■ Task to carry out
If a line of the material holds the string "media", please copy it.

■ Records for the task
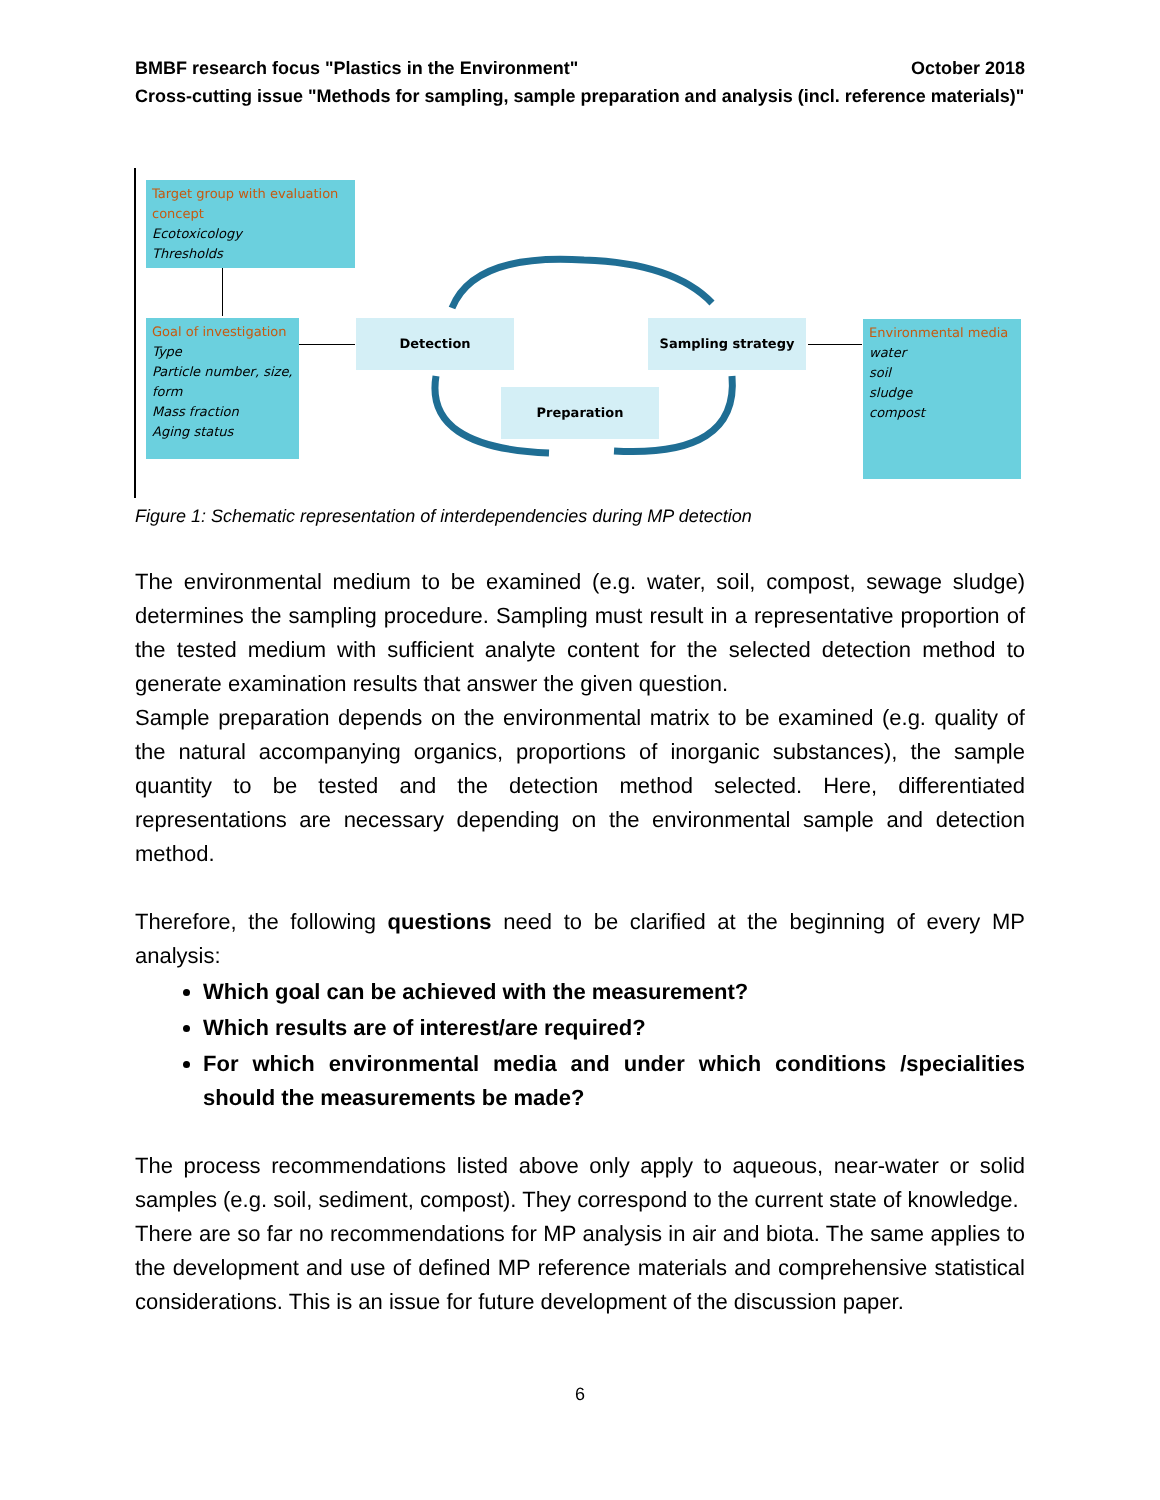BMBF research focus "Plastics in the Environment" October 2018
Cross-cutting issue "Methods for sampling, sample preparation and analysis (incl. reference materials)"
Target group with evaluation concept
Ecotoxicology
Thresholds
Goal of investigation
Type
Particle number, size, form
Mass fraction
Aging status
Detection Sampling strategy
Preparation
Environmental media
water
soil
sludge
compost
Figure 1: Schematic representation of interdependencies during MP detection
The environmental medium to be examined (e.g. water, soil, compost, sewage sludge) determines the sampling procedure. Sampling must result in a representative proportion of the tested medium with sufficient analyte content for the selected detection method to generate examination results that answer the given question.
Sample preparation depends on the environmental matrix to be examined (e.g. quality of the natural accompanying organics, proportions of inorganic substances), the sample quantity to be tested and the detection method selected. Here, differentiated representations are necessary depending on the environmental sample and detection method.
Therefore, the following questions need to be clarified at the beginning of every MP analysis:
Which goal can be achieved with the measurement?
Which results are of interest/are required?
For which environmental media and under which conditions /specialities should the measurements be made?
The process recommendations listed above only apply to aqueous, near-water or solid samples (e.g. soil, sediment, compost). They correspond to the current state of knowledge.
There are so far no recommendations for MP analysis in air and biota. The same applies to the development and use of defined MP reference materials and comprehensive statistical considerations. This is an issue for future development of the discussion paper.
6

■ Result of this exercise
Environmental media
For which environmental media and under which conditions /specialities should the measurements be made?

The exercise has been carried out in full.